→ EXERCISE 1:
In the forum thread on force merging, can you condense the paragraph beginning "Force merge should only be called against an index" while keeping its main facts?

→ EXCERPT PROVIDED:

-- Opening Marker --

Hmm, I have no idea though there are some cases where it won't merge - Seems odd to grow from 250G to 345G during updates/deletes, then force merge not push it back down. But then later it goes back down on its own via normal merges.

Ah, there is a note about index.merge.policy.expunge_deletes_allowed - defaults to 10% so if less than 10% deletes, the force merge won't do anything; this may be why your 2nd force doesn't work.

Have you tried various segment count options in force merge, via max_num_segments?

And also tried only_expunge_deletes, which is really what you are trying to do, as it will just replace existing segments with ones without the old docs; seems ideal for you.

Note also, this key warning in the Force Merge Docs, though this seems to be the reverse of what you are seeing; as they say writing to a large segment will then skip it in auto merge, but you are seeing auto merge work where manual does not; regardless, this issue may affect you as it won't auto merge until you update most docs.

Force merge should only be called against an index after you have finished writing to it. Force merge can cause very large (>5GB) segments to be produced, and if you continue to write to such an index then the automatic merge policy will never consider these segments for future merges until they mostly consist of deleted documents. This can cause very large segments to remain in the index which can result in increased disk usage and worse search performance.

Thank you so much for that ways to fix it.

I will test it and after i will be back with results.

1 Like

-- Closing Marker --

→ STUDY MATERIAL:
-- Opening Marker --

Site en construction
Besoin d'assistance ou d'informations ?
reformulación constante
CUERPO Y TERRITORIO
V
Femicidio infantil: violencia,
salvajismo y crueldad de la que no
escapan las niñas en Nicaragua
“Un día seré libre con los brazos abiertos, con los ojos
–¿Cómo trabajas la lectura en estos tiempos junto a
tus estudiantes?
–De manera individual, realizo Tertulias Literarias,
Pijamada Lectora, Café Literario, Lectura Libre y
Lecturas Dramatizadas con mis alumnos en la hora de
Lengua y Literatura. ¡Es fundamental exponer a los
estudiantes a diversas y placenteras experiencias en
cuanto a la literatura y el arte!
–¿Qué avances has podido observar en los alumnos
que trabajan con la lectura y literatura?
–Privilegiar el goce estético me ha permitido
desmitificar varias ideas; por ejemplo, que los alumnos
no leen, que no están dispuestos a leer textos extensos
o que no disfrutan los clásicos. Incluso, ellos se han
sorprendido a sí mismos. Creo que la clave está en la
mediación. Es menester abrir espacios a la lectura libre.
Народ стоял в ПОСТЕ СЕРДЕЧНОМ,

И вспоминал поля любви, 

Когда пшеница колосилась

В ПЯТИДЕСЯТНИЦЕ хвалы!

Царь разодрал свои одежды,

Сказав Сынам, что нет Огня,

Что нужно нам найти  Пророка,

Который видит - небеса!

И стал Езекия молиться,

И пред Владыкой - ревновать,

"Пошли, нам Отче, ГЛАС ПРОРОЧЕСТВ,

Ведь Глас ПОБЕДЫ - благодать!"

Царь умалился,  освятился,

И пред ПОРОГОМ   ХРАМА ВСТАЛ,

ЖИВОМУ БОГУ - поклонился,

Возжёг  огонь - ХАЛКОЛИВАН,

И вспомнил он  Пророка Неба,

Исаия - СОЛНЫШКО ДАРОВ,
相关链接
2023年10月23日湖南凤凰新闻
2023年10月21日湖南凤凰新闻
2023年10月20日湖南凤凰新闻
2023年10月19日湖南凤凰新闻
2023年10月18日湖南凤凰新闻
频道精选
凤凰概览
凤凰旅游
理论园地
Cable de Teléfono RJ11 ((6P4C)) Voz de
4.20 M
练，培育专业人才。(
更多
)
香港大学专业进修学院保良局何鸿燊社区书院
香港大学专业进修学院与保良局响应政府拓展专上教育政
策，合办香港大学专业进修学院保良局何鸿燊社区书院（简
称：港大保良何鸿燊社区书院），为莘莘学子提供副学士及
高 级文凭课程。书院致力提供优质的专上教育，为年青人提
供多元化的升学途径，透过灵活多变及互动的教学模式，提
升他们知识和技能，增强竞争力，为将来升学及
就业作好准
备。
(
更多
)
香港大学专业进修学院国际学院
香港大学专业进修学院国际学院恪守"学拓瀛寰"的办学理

-- Closing Marker --

→ EXERCISE 2:
Could you turn the listing's lines, from the line with "Когда пшеница колосилась" to the line with "И вспомнил он", into a numbered list with the blank lines left out?

→ SOLUTION 1:
Run force merge on an index only after you have finished writing to it. Force merge can produce very large segments (over 5GB). If writing continues, the automatic merge policy skips those segments until they consist mostly of deleted documents. They can therefore stay in the index, which increases disk usage and worsens search performance.

→ SOLUTION 2:
1. Когда пшеница колосилась
2. В ПЯТИДЕСЯТНИЦЕ хвалы!
3. Царь разодрал свои одежды,
4. Сказав Сынам, что нет Огня,
5. Что нужно нам найти  Пророка,
6. Который видит - небеса!
7. И стал Езекия молиться,
8. И пред Владыкой - ревновать,
9. "Пошли, нам Отче, ГЛАС ПРОРОЧЕСТВ,
10. Ведь Глас ПОБЕДЫ - благодать!"
11. Царь умалился,  освятился,
12. И пред ПОРОГОМ   ХРАМА ВСТАЛ,
13. ЖИВОМУ БОГУ - поклонился,
14. Возжёг  огонь - ХАЛКОЛИВАН,
15. И вспомнил он  Пророка Неба,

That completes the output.